▶ EXTRACT TO READ:
Tuesday, June 23, 2015

BLACK AMERICANS REGRETTING VOTING FOR OBAMA #o4a #news #Obama

BLACK AMERICANS REGRETTING VOTING FOR OBAMA

BLACK AMERICANS REGRETTING VOTING FOR OBAMA 

Mr Americana, Overpasses News Desk
June 22nd, 2015
Overpasses For America

A poster of President Obama and, just to the left, a photo of him with Rep. Corrine Brown (D-Fla.) are on display at Weezy’s One Stop store in Jacksonville. (Octavio Jones/For The Washington Post)
A poster of President Obama and, just to the left, a photo of him with Rep. Corrine Brown (D-Fla.) are on display at Weezy’s One Stop store in Jacksonville. (Octavio Jones/For The Washington Post)
Jacksonville, Fla. — During those two electric Novembers, the chance to elect a black president, and then keep him in office, seized Regenia Motley’s neighborhood.
Nightclubs were registering voters. Churches held fish fries after loading buses that ferried parishioners to the polls. A truck hoisted a big sign that said “Obama.” And residents waited in long lines at precincts across the community.
But as Motley and some friends sought shade recently under a mulberry tree and looked across the landscape of empty lots and abandoned houses that has persisted here, they wondered whether they would ever bother voting again.
“What was the point?” asked Motley, 23, a grocery store clerk. “We made history, but I don’t see change.”
On Jacksonville’s north side and in other struggling urban neighborhoods across the country, where Barack Obama mobilized large numbers of new African American voters who were inspired partly by the emotional draw of his biography, high hopes have turned to frustration: Even a black president was unable to heal places still gripped by violence, drugs and joblessness.
The dynamic, made prominent in recent months after unrest in Baltimore and Ferguson, Mo., sets up a stark challenge for Hillary Rodham Clinton, the Democratic presidential front-runner.
While supporting Obama became a cause for many here rather than a typical campaign, Clinton faces a higher bar in making a case that she, too, can be a transformative figure.
Her campaign is planning to build on the multiethnic coalition that turned out to support Obama. Running to be the first female president, Clinton will also try to generate Obama-like enthusiasm among new voters — those who were too young to turn out for Obama or have not previously been engaged with politics.

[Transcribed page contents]
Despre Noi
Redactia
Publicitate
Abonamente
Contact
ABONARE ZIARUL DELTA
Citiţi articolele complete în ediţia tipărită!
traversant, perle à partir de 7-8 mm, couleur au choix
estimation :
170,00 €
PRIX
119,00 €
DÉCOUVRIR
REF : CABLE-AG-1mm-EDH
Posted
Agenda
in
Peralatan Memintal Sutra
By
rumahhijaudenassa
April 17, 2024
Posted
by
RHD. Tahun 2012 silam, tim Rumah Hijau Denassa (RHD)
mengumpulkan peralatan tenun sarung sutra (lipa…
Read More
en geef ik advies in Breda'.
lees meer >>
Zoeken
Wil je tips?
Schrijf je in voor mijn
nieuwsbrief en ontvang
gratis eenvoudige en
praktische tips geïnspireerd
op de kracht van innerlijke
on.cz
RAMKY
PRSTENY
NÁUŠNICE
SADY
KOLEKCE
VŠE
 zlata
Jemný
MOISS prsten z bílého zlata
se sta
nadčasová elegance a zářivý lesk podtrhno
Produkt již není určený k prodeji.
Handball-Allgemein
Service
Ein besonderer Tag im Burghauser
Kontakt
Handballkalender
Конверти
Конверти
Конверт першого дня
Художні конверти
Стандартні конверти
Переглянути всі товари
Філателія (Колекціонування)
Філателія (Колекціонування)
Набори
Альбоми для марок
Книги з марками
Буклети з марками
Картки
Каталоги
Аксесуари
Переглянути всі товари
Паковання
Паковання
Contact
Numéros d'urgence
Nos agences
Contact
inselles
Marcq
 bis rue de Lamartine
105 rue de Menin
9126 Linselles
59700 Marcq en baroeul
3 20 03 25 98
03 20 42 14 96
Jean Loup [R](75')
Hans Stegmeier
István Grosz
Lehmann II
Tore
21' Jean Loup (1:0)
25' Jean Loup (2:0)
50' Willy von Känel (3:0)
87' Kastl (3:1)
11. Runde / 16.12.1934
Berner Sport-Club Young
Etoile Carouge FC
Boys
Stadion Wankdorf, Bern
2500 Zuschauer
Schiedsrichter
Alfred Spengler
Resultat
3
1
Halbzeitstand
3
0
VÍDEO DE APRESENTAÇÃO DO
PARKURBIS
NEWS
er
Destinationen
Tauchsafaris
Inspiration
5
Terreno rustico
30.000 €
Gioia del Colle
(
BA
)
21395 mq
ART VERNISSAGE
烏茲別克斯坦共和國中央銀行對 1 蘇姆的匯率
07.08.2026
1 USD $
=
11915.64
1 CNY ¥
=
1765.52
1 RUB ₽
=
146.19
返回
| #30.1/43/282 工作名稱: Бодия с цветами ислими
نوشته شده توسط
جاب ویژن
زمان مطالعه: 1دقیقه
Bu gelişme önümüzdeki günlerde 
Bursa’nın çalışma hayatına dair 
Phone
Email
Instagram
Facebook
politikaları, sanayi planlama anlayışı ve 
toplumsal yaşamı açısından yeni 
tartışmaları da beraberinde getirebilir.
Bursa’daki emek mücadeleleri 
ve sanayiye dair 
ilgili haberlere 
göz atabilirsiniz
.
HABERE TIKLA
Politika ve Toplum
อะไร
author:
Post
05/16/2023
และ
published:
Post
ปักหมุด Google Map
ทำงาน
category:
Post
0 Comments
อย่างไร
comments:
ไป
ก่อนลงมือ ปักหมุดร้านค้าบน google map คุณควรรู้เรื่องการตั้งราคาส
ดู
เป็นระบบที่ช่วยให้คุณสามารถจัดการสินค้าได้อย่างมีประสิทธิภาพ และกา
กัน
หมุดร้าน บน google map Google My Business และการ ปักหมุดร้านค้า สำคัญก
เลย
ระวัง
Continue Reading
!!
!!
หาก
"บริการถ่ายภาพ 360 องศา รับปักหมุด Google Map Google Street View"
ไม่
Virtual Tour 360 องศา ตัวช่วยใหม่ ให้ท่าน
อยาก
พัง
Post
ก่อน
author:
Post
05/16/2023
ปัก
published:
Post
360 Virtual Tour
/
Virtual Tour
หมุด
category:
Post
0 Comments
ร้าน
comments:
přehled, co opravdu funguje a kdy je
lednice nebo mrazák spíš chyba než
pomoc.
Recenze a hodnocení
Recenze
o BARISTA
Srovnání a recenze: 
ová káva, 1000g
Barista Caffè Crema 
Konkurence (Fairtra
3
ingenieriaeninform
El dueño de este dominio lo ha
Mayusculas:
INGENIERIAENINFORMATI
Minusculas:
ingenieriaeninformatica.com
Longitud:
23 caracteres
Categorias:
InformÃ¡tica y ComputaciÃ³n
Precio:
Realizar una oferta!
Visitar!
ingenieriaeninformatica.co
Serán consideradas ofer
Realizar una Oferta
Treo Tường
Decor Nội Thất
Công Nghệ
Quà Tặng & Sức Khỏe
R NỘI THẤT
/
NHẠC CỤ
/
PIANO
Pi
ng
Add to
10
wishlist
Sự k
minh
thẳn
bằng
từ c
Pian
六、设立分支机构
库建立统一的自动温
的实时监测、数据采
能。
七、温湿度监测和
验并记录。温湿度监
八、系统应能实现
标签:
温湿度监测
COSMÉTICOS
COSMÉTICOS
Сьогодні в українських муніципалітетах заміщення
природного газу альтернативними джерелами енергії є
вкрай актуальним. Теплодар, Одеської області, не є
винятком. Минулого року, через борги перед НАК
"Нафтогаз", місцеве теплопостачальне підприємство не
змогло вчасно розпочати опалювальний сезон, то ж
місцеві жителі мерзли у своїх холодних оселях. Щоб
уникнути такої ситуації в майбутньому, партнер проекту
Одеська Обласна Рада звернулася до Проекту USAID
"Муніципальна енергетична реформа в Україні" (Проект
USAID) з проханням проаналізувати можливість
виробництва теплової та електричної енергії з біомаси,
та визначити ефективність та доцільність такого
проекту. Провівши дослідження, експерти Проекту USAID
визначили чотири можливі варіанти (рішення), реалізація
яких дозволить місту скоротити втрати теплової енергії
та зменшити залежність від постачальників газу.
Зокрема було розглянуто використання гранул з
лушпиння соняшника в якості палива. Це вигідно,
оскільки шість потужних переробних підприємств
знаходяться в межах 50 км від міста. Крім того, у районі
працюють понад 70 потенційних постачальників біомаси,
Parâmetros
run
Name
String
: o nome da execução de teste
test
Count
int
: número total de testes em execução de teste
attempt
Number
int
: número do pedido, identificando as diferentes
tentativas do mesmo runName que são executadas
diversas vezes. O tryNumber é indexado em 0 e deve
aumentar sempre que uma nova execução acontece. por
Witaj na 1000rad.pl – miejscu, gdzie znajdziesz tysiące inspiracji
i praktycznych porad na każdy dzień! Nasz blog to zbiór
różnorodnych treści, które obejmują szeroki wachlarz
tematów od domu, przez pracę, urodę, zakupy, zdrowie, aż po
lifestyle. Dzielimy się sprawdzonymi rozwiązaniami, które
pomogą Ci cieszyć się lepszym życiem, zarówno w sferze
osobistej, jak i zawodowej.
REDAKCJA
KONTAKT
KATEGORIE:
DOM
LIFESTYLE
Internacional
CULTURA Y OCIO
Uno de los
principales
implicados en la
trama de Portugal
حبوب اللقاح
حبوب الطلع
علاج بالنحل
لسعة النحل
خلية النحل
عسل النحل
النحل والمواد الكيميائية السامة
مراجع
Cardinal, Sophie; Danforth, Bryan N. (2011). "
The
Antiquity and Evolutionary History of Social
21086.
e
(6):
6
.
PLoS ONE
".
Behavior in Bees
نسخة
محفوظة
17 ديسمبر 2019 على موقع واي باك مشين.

▶ BRIEF A:
Echo the news article from "Nightclubs were registering" to "bother voting again.".
▶ BRIEF B:
Duplicate the rows from the first line to the line with "rumahhijaudenassa", with both of those lines included.
The news article and the rows bear no relation to each other.

▶ RESPONSE AREA A:
Nightclubs were registering voters. Churches held fish fries after loading buses that ferried parishioners to the polls. A truck hoisted a big sign that said “Obama.” And residents waited in long lines at precincts across the community.
But as Motley and some friends sought shade recently under a mulberry tree and looked across the landscape of empty lots and abandoned houses that has persisted here, they wondered whether they would ever bother voting again.

▶ RESPONSE AREA B:
Despre Noi
Redactia
Publicitate
Abonamente
Contact
ABONARE ZIARUL DELTA
Citiţi articolele complete în ediţia tipărită!
traversant, perle à partir de 7-8 mm, couleur au choix
estimation :
170,00 €
PRIX
119,00 €
DÉCOUVRIR
REF : CABLE-AG-1mm-EDH
Posted
Agenda
in
Peralatan Memintal Sutra
By
rumahhijaudenassa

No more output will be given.